Lobbies Seek Last-Minute BBB Tweak Allowing Appeals Of Mental Parity Fines

Inside Health Policy

November 18, 2021 6:34 pm

Stakeholders upset by the Build Back Better package’s inclusion of civil monetary penalties for violations of the mental health parity law are pressing congressional leadership to make last-minute changes that would give firms compliance assistance and appeals rights if the provision moves forward. The letter comes a day after the Congressional Budget Office said granting the Department of Labor authority to enforce the penalties would raise $35 million from 2022 to 2031, a number a source says was expected, and as the House prepares to vote on the BBB package as soon as Thursday night.

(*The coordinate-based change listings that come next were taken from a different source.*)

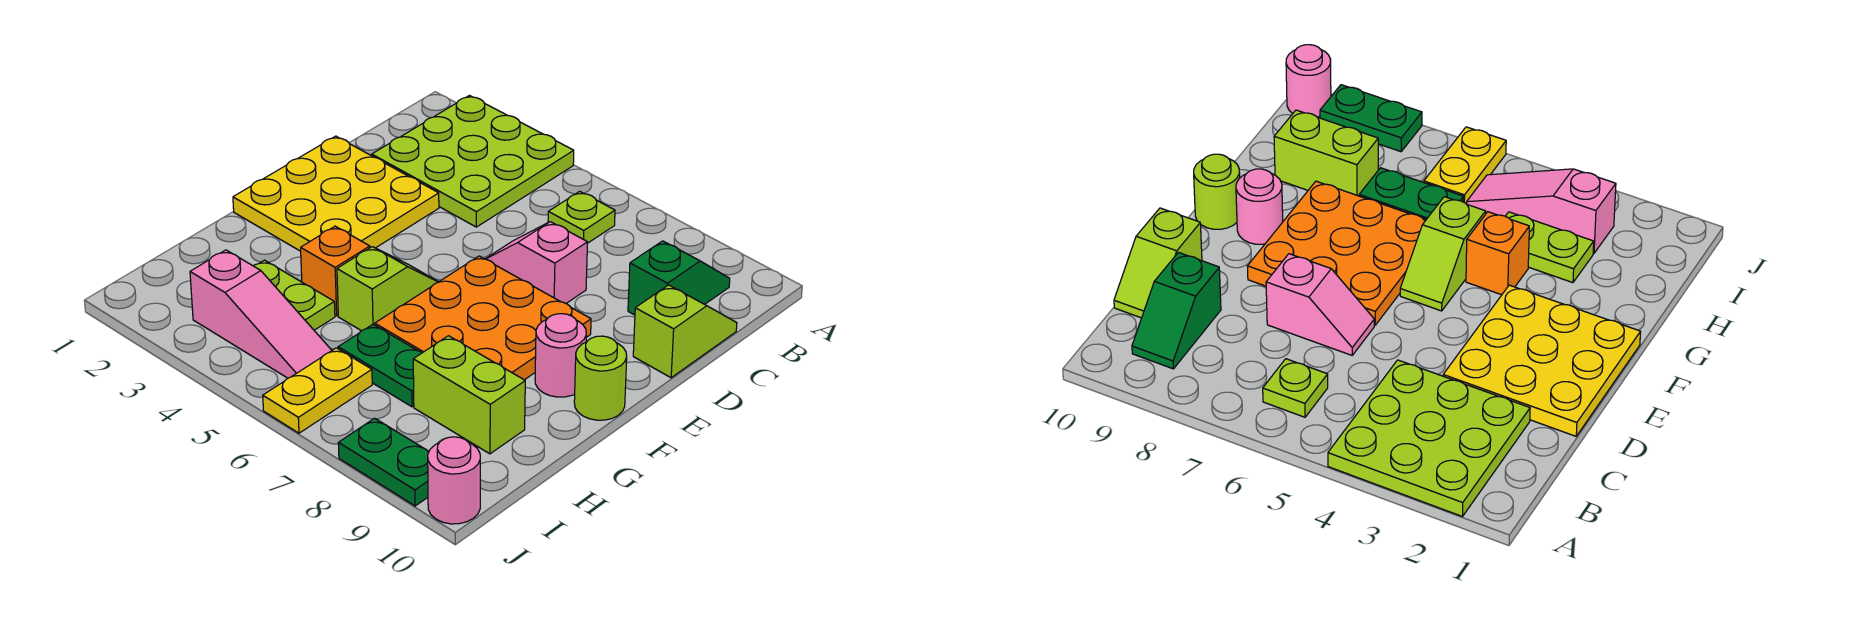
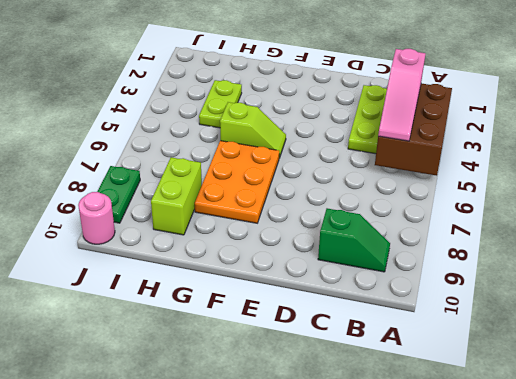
brown brick A3:B5 level 2 -> none
pink slope B3:B5 level 3 top 3 -> pink slope I3:I5 level 1 top 3
orange plate F6:G8 level 1 -> orange plate E6:G8 level 1
none -> lime plate B6 level 1
none -> lime slope C10:D10 level 1 top D
none -> yellow plate D1:F3 level 1

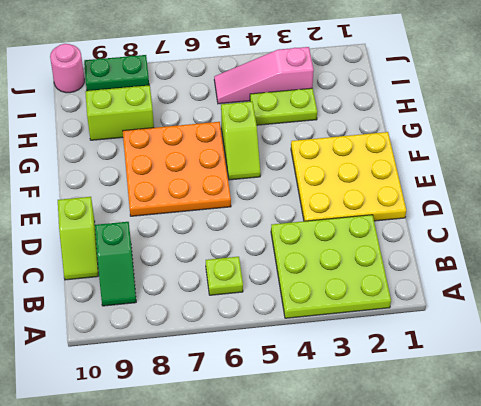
none -> pink slope D6:D7 level 1 top 7
none -> pink round brick F9 level 1
none -> lime round brick F10 level 1

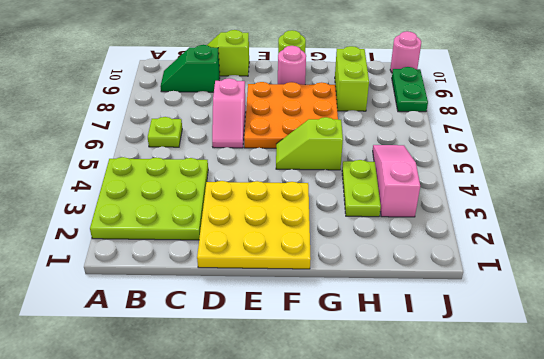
none -> orange brick G4 level 1
none -> green plate H6:H7 level 1
none -> yellow plate I6:J6 level 1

In a letter out Thursday (Nov. 18), eight groups representing large employers, insurers and behavioral health providers told House and Senate leaders from both parties they are committed to providing quality treatment for mental health and substance abuse and are working to comply with current requirements, but they want lawmakers to tweak the BBB final language to include due process, compliance assistance and appeals rights.

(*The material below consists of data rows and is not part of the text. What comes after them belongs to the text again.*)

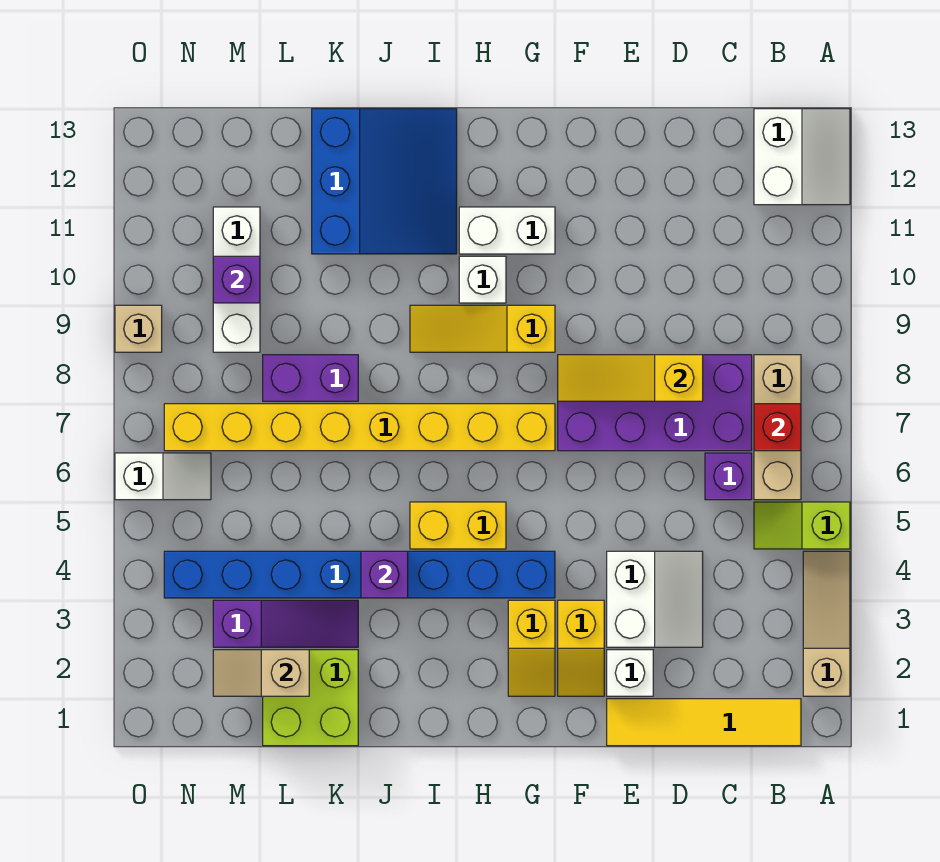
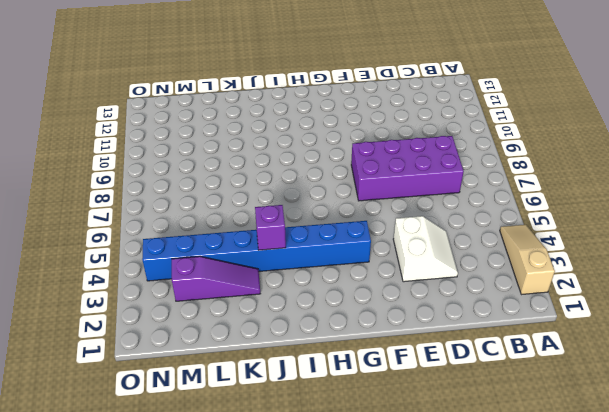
none -> lime slope A5:B5 level 1 top A
none -> white slope A12:B13 level 1 top B
none -> yellow tile B1:E1 level 1

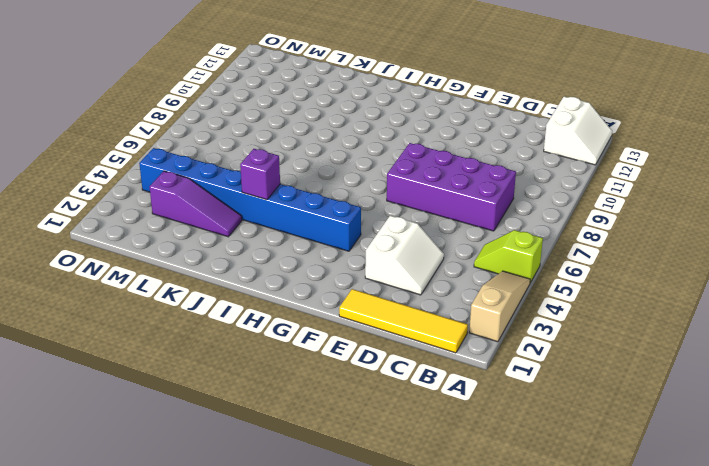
none -> tan brick B6:B8 level 1
none -> purple brick C6 level 1
none -> white brick E2 level 1

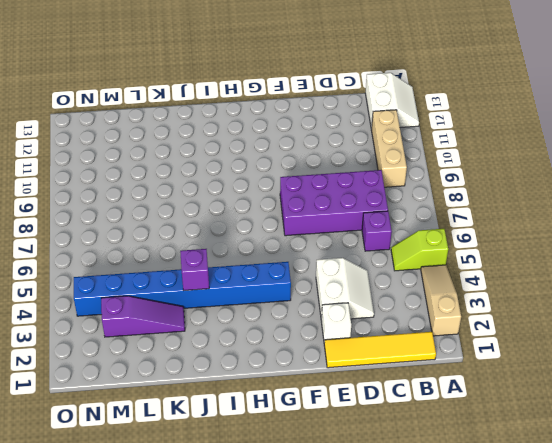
tan brick B9:B11 level 1 -> tan brick B6:B8 level 1
none -> yellow slope F2:F3 level 1 top 3
none -> yellow slope G2:G3 level 1 top 3
none -> yellow brick G7:N7 level 1

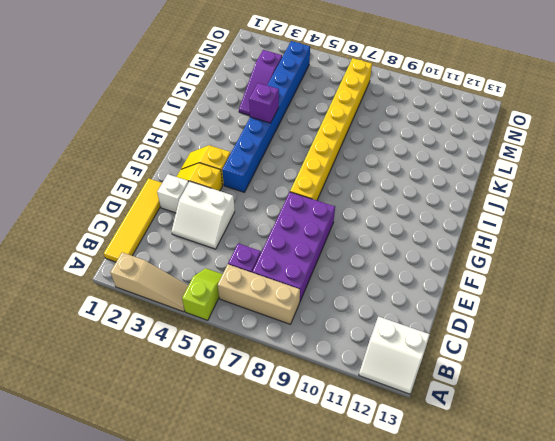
none -> yellow slope G9:I9 level 1 top G
none -> white brick G11:H11 level 1
none -> yellow brick H5:I5 level 1

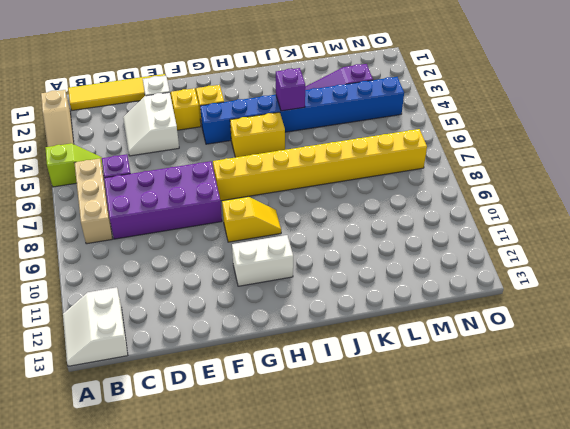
yellow slope G9:H9 level 1 top G -> yellow slope G9:I9 level 1 top G
none -> white brick H10 level 1
none -> blue slope I11:K13 level 1 top K
none -> lime brick K1:L2 level 1

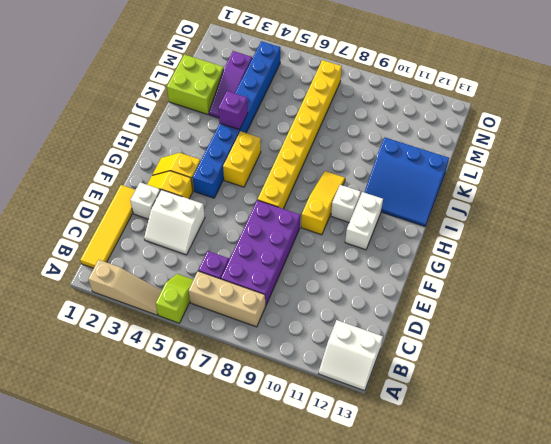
none -> purple brick K8:L8 level 1
none -> white brick M9:M11 level 1
none -> white slope N6:O6 level 1 top O

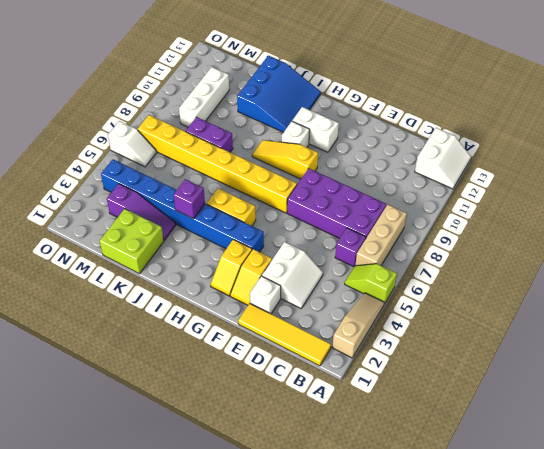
none -> tan brick O9 level 1
none -> red brick B7 level 2
none -> yellow slope D8:F8 level 2 top D

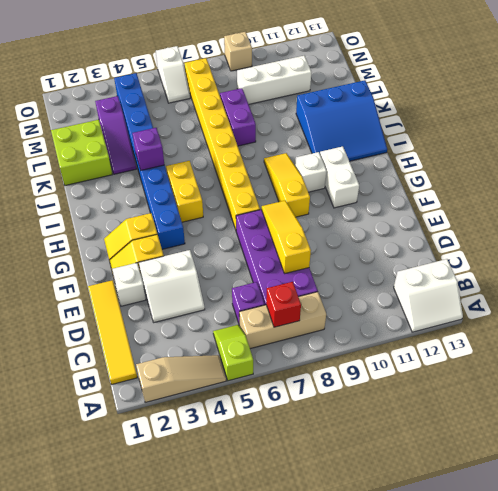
none -> tan slope L2:M2 level 2 top L
none -> purple brick M10 level 2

They stress that after passage of the Consolidated Appropriations Act and the release of mental health parity guidance, stakeholders made a good faith effort to comply with new requirements. Under the CAA, individual and group health plans that offer mental health/substance abuse and medical/surgical coverage and impose non-quantitative treatment limitations (NQTLs) on the mental health/substance abuse benefits must prepare a comparative analysis of the design and application of the NQTLs.

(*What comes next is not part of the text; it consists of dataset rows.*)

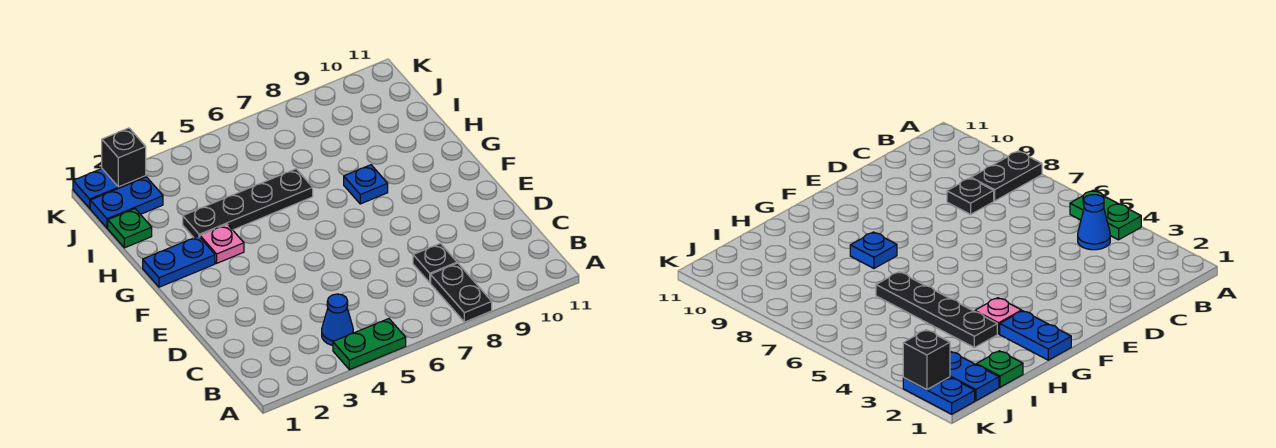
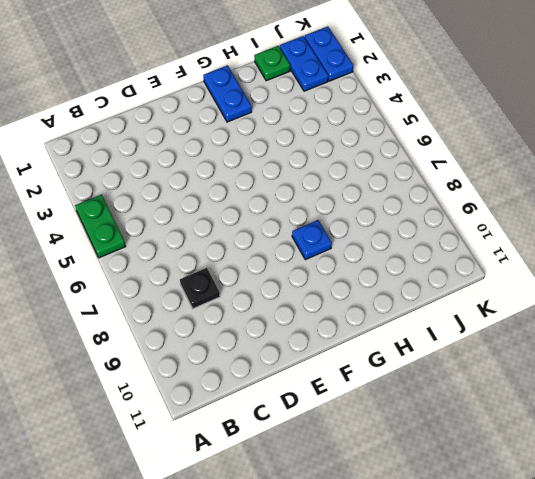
none -> black plate A8:B8 level 1
none -> blue cone B4 level 1
none -> pink plate G3 level 1

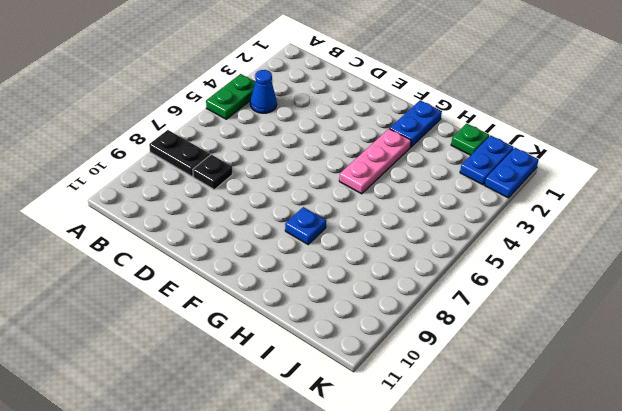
pink plate G3:G5 level 1 -> pink plate G3 level 1
none -> black plate H3:H6 level 1
none -> black brick K2 level 2

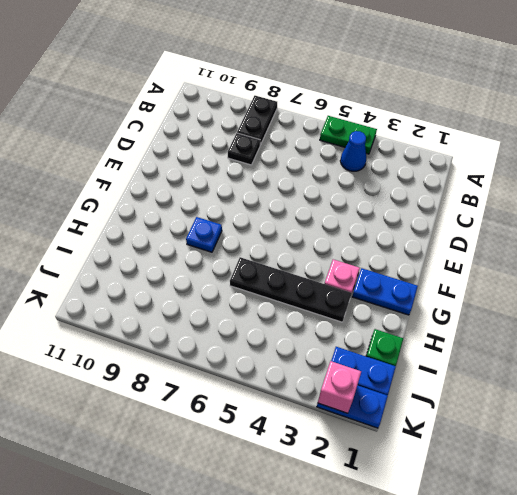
pink brick K2 level 2 -> black brick K2 level 2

“However, despite extensive good faith efforts to comply, our members have reported that upon submitting analyses, DOL staff sent back dozens of questions and requests for substantially more documentation,” the groups say. “The public and private sectors are committed to working together to improve MH/SUD access and are taking clear steps to comply. We ask that you now turn your focus toward ensuring that the federal agencies that enforce MHPAEA support compliance with the CAA requirements.”

Providing more tools and templates that include examples of complex benefit analysis would be helpful as would releasing the de-identified examples of mental health parity violations, which is required under the CAA, they add.

If Congress does opt to move forward with BBB provision, the groups ask that lawmakers amend the language to ensure that due process, compliance assistance and the right to appeal is offered. The changes they seek would:

  • “Identify the parties that can originate complaints to those impacted by the provisions, including participants, beneficiaries, and state regulators.
  • “Allow for the civil monetary penalties if the parties have not implemented a corrective action plan.
  • “Create administrative and judicial review of the process to give plans, issuers, and administrators due process.”

The letter also includes legislative language with the proposed alterations.

 “Penalties won’t improve mental health coverage or care. At best, they will take money out of plan funds, punishing employers who make mistakes interpreting complicated rules. At worst, they will stifle innovation and cause employers to use more cookie cutter plan designs. We can do better than this for patients,” says James Gelfand, vice president for health policy at the ERISA Industry Committee (ERIC), one of the lobbies that signed Thursday’s letter.

Other groups on the letter include American Benefits Council, Association for Behavioral Health and Wellness, AHIP, Blue Cross Blue Shield Association, Business Group on Health,
Business RoundTable and National Retail Federation.